In ascent =  43 bar (3 min x 2.5 bar x 5.7 bar/min)

At safety stop = 9 bar (1 min x 1.5 bar x 5.7 bar/min)

TOTAL = 86 Bar

The first thing most people notice is this is more than the standard 50 bar or 70 bar many divers follow – what does this mean?  Well, in short it means you really didn’t have enough gas to safely ascent to the surface if your buddy ran out of gas, sadly this is something most divers are doing regularly without realizing it.

We can also try the number for a shallower dive, say 12m:

Maximum depth = 12m

Pressure at maximum depth = 2.2 bar

Average depth for Ascent = 6m (12m / 2)

Pressure at average depth = 1.6 bar

Ascent time = 1.2 minutes (allowing for 10m/min ascent rate)

Safety stop = 1 minute at 5m

Gas used:

At bottom = 19 bar (1.5 min x 2.2 bar x 5.7 bar/min)

In ascent =  11 bar (1.2 min x 1.6 bar x 5.7 bar/min)

At safety stop = 9 bar (1 min x 1.5 bar x 5.7 bar/min)

TOTAL = 38 Bar

This time we need less reserve than the normal 50 bar most divers work too.

This seems a little complex to calculate for every dive or change in depth, however if we look at this for different depths we see a pattern start to emerge in the ratio between depth and the required pressure reserves:

Depth	10m	15m	20m	25m	30m	35m	40m
Average Depth	5m	8m	10m	13m	15m	18m	20m
Ascent time (10m/min)	1.0 min	1.5 min	2.0 min	2.5 min	3.0 min	3.5 min	4.0 min
Donate Gas (1.5 minutes)	17 bar	21 bar	26 bar	30 bar	34 bar	38 bar	43 bar
Ascent Gas Use	9 bar	15 bar	23 bar	32 bar	43 bar	55 bar	68 bar
Safety Stop (1 minute)	9 bar	9 bar	9 bar	9 bar	9 bar	9 bar	9 bar
Total Gas Required	34 bar	45 bar	57 bar	71 bar	86 bar	102 bar	120 bar
Depth to Pressure Ratio	1:3.42	1:2.99	1:2.85	1:2.82	1:2.85	1:2.91	1:2.99

You can see that based on the above information the depth to pressure ratio for non-stop recreational diving limits is generally within a 1:3 pressure to depth ratio when using metric units, i.e. if you multiply your depth in metres by 3 that is the minimum gas reserve you should maintain in bar.

This is where our depth times 3 gas reserve that we use for recreational non-stop in courses and guided dives is derived from, in other words if we're at 30m any divers at 90 bar of pressure (30 x 3) should signal 'low on gas' to the guide, if we are at 15m the low on gas pressure would be 45 bar.  If we have divers using PSI PSI we use 50 times the depth in metres or 500 psi per 10m of depth.

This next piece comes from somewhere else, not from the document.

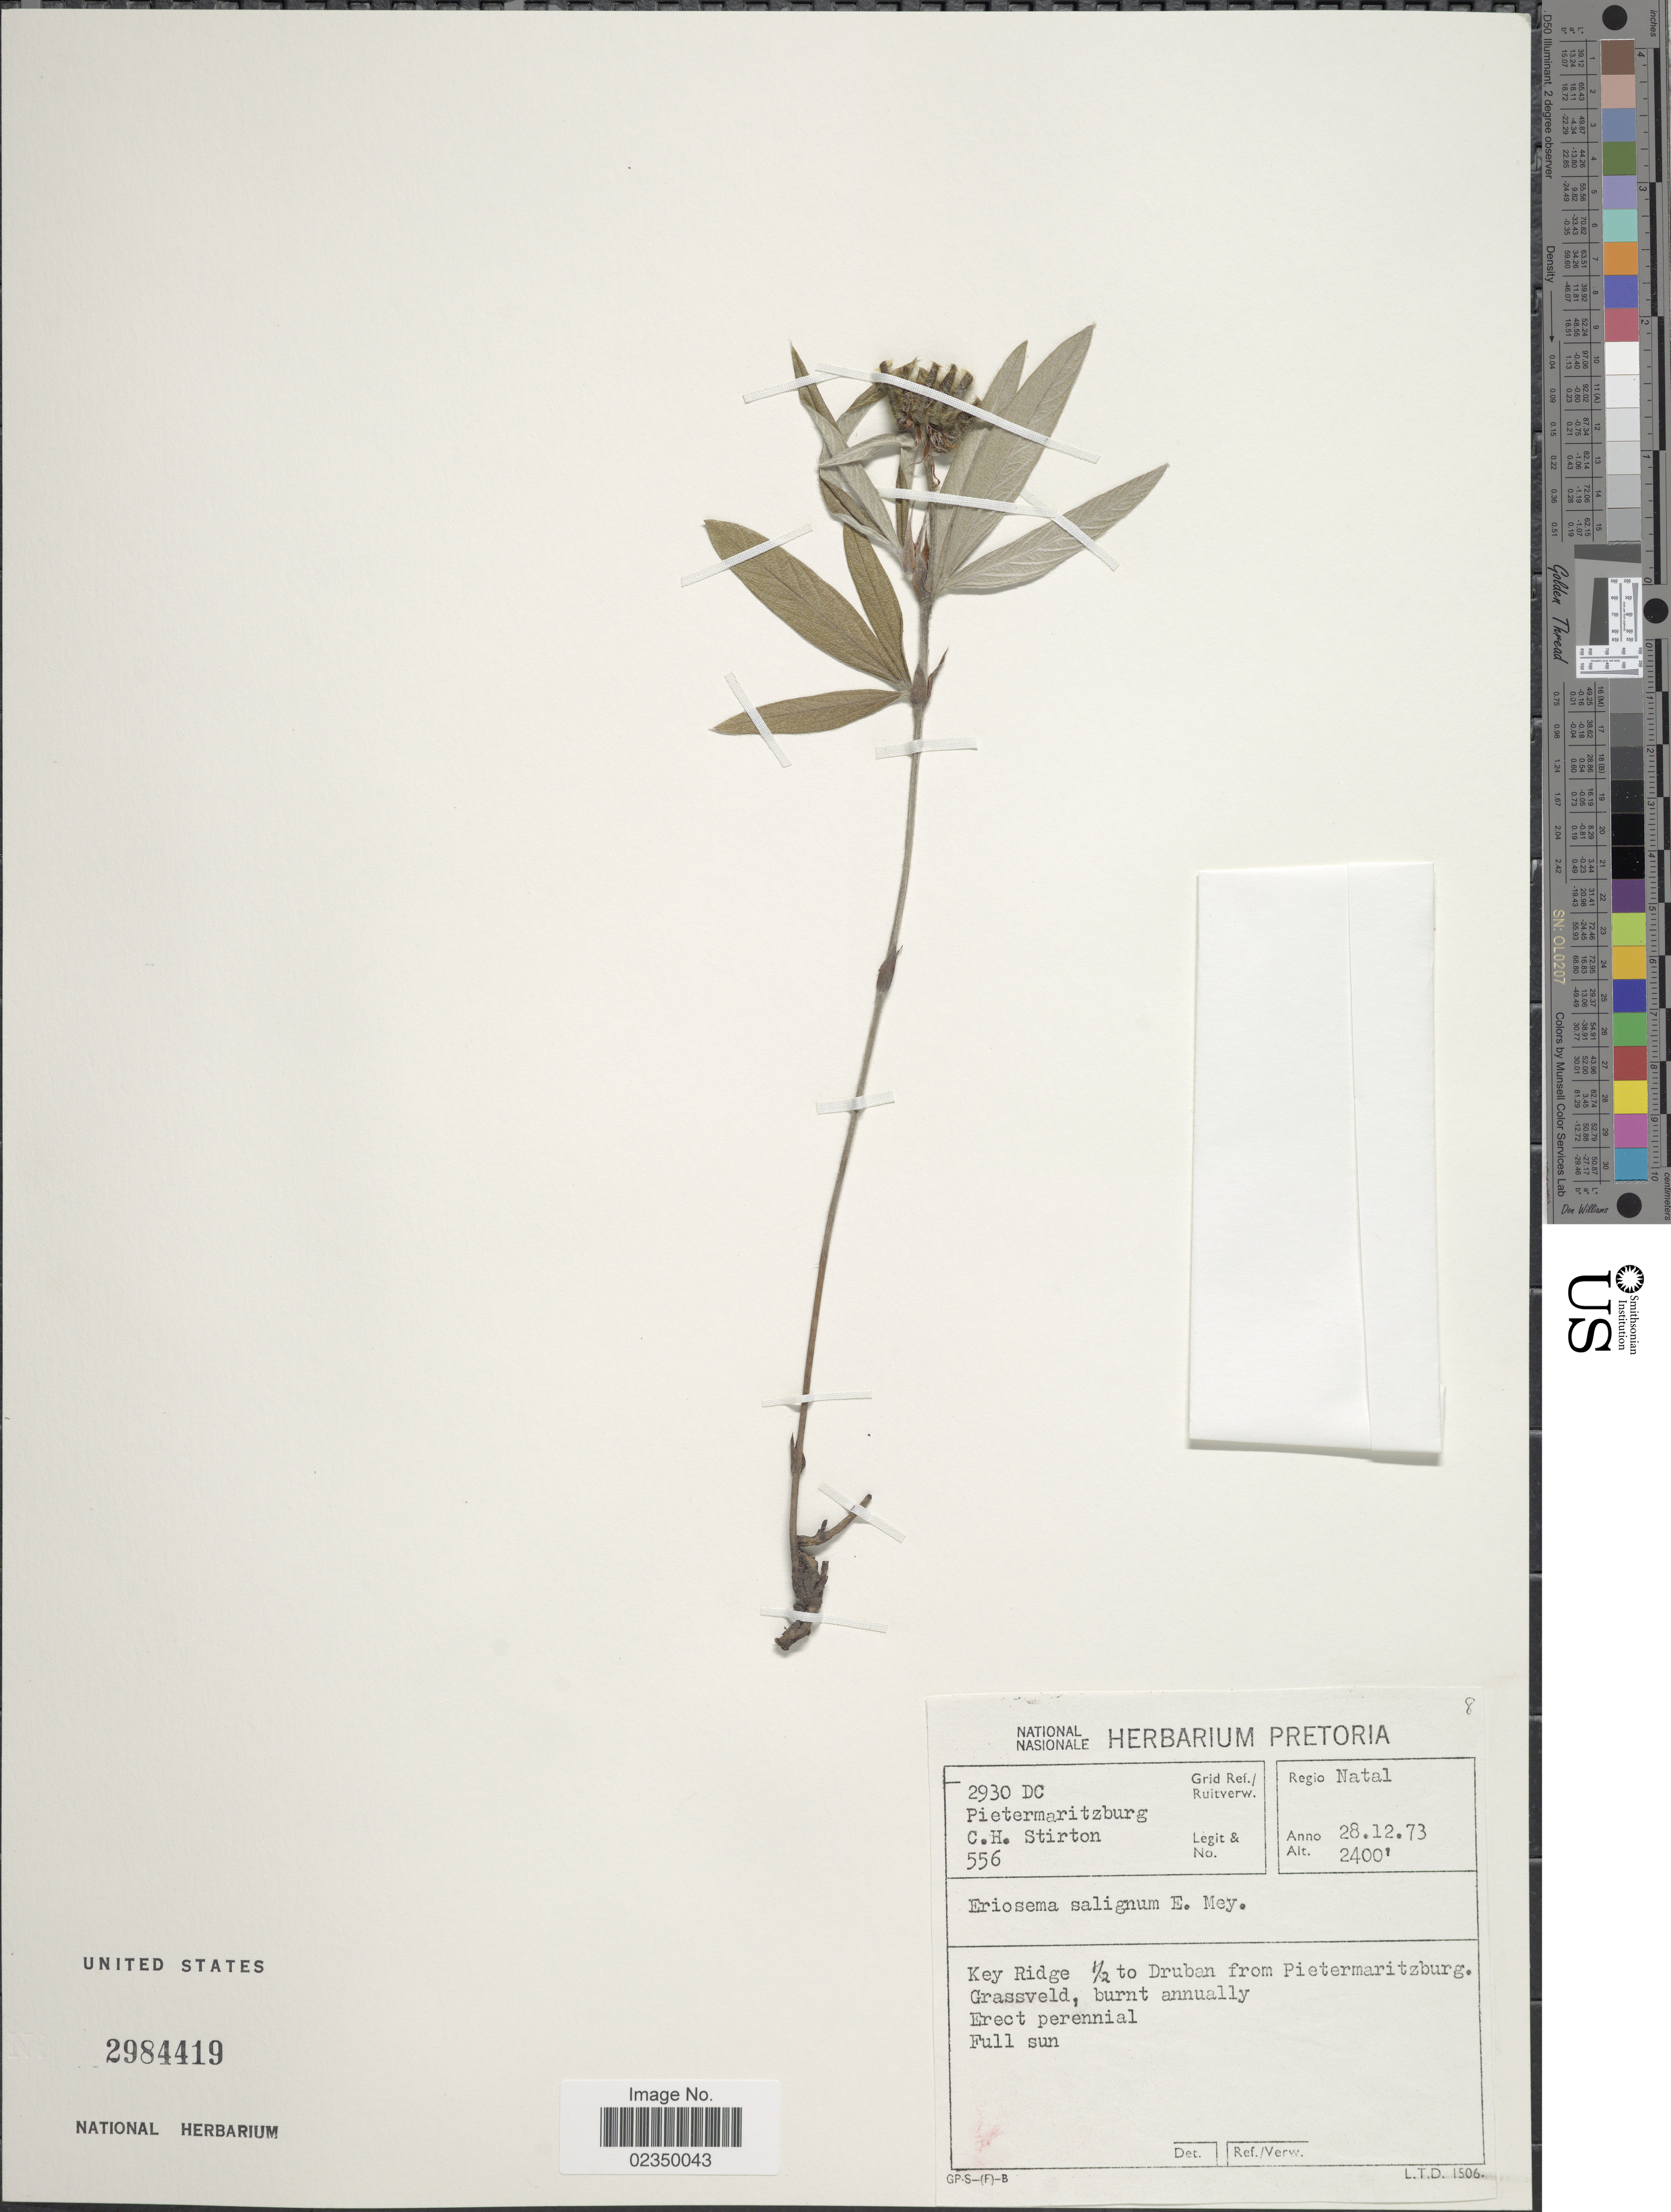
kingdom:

This is the basis of gas planning we use for all our recreational courses, you’ll find that when comparing the reserves above to the standard recreational table non-stop limits a lot of dives in the 20-30m range would result in gas reserve becoming the limiting factor for the dive duration, not the non-stop limit time.  However you’ll also see as you ascent towards the end of the dive the gas reserve required also reduces, allowing the dive to be continued while still maintaining an adequate safety reserve of gas to finish the dive.

This is the basis of our suggestion that any dives to 30m or deeper should be done in either twin tanks/sidemount configuration or down with an additional slung tank to provide the team an adequate gas safety reserve.

Please note this is based on recreational non-stop diving only and doesn’t apply to overhead environments or decompression diving.  We’d also suggest staying above these minimum reserves rather than working directly to them, particularly for the shallower depths and when using rented or unserviced equipment.